Nigeria Raises $2.2billion in Spectacular Eurobond Debut.

Nigeria Raises $2.2billion in Spectacular Eurobond Debut.
Photo by Nupo Deyon Daniel / Unsplash

Nigeria has made a notable return to the international capital markets after more than two years of absence, launching a $2.2 billion Eurobond issue to secure funding that addresses its fiscal deficit. 

Why does this matter: This move aligns with a trend in several other African countries, including Ivory Coast, Kenya, Benin, Cameroon, and South Africa, which have successfully re-entered the international markets due to improved market conditions and a potential decline in interest rates. 

In Nigeria's case, an ambitious economic reform agenda—featuring the removal of fuel subsidies and adjustments to the exchange rate—has energised its fundraising efforts. This includes the nation’s first domestic issuance of dollar-denominated bonds, which raised $900 million and was oversubscribed by 180% as local investors seized the opportunity. The five-year notes carry a coupon rate of 9.75%, with a yield of approximately 9.67%. 

The bond issuance consisted of two distinct maturities: one maturing in 2031 (a 6.5-year bond) and another maturing in 2034 (a 10-year bond). Prominent financial institutions managed the transaction, including Citigroup Inc., Goldman Sachs Group Inc., JPMorgan Chase & Co., and Standard Chartered Plc. Notably, the proceeds from this bond issuance are allocated as follows: $700 million is designated for the 2031 maturity, while $1.5 billion is earmarked for the 2034 maturity. It was also attractively priced, with coupon and re-offer yields set at 9.625% for the 6.5-year note and 10.375% for the 10-year note.

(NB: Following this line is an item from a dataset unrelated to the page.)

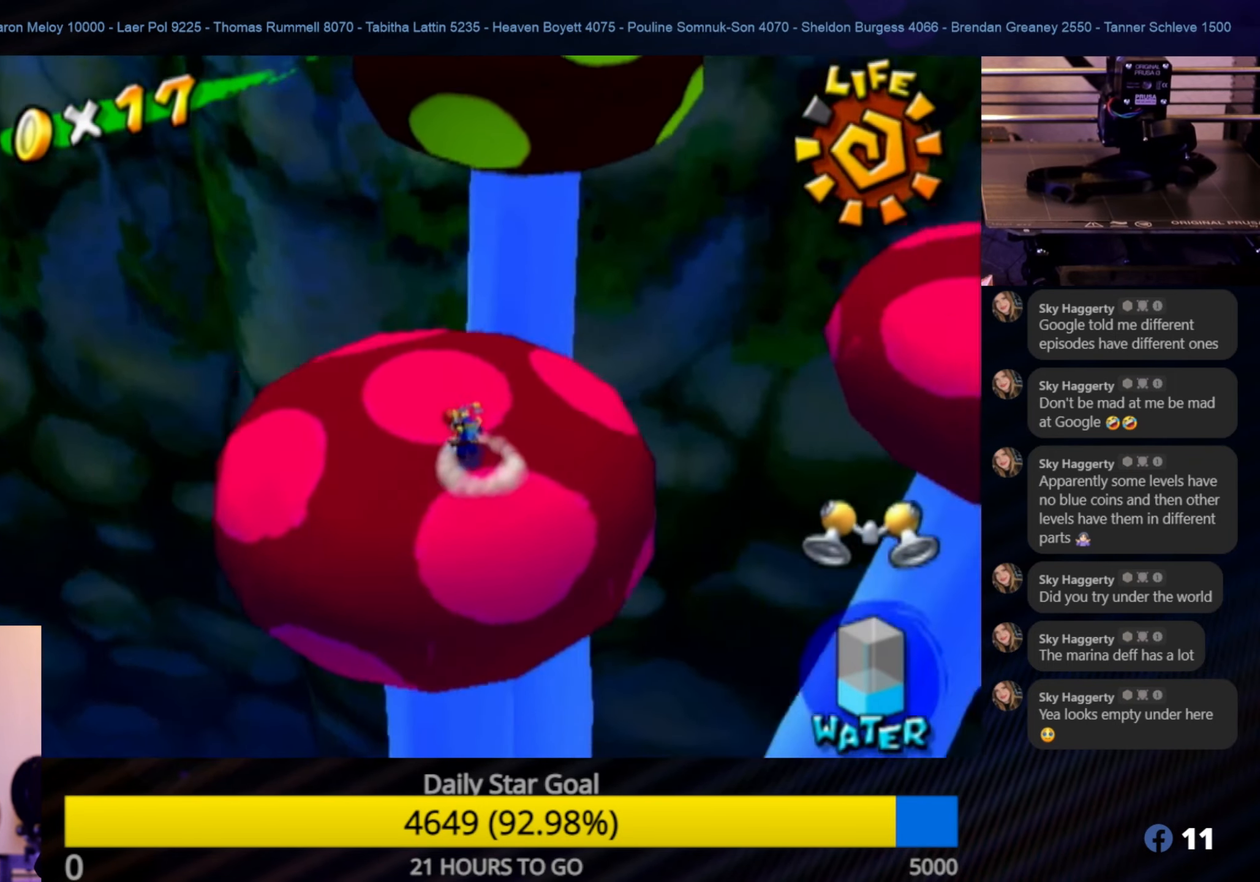
{"buttons": [], "left_stick": "down-right", "right_stick": "center", "events": [[67, "right_stick", "center"], [84, "left_stick", "up-left"], [500, "left_stick", "down-right"]]}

Demand for Africa's sovereign offerings remains strong. The peak order book for the $2.2 billion Eurobond issuance exceeded $9 billion, attracting favourable responses from diverse global investors. This group includes fund managers, insurance and pension funds, hedge funds, banks from the United Kingdom, North America, Europe, Asia, and the Middle East, as well as Nigerian investors.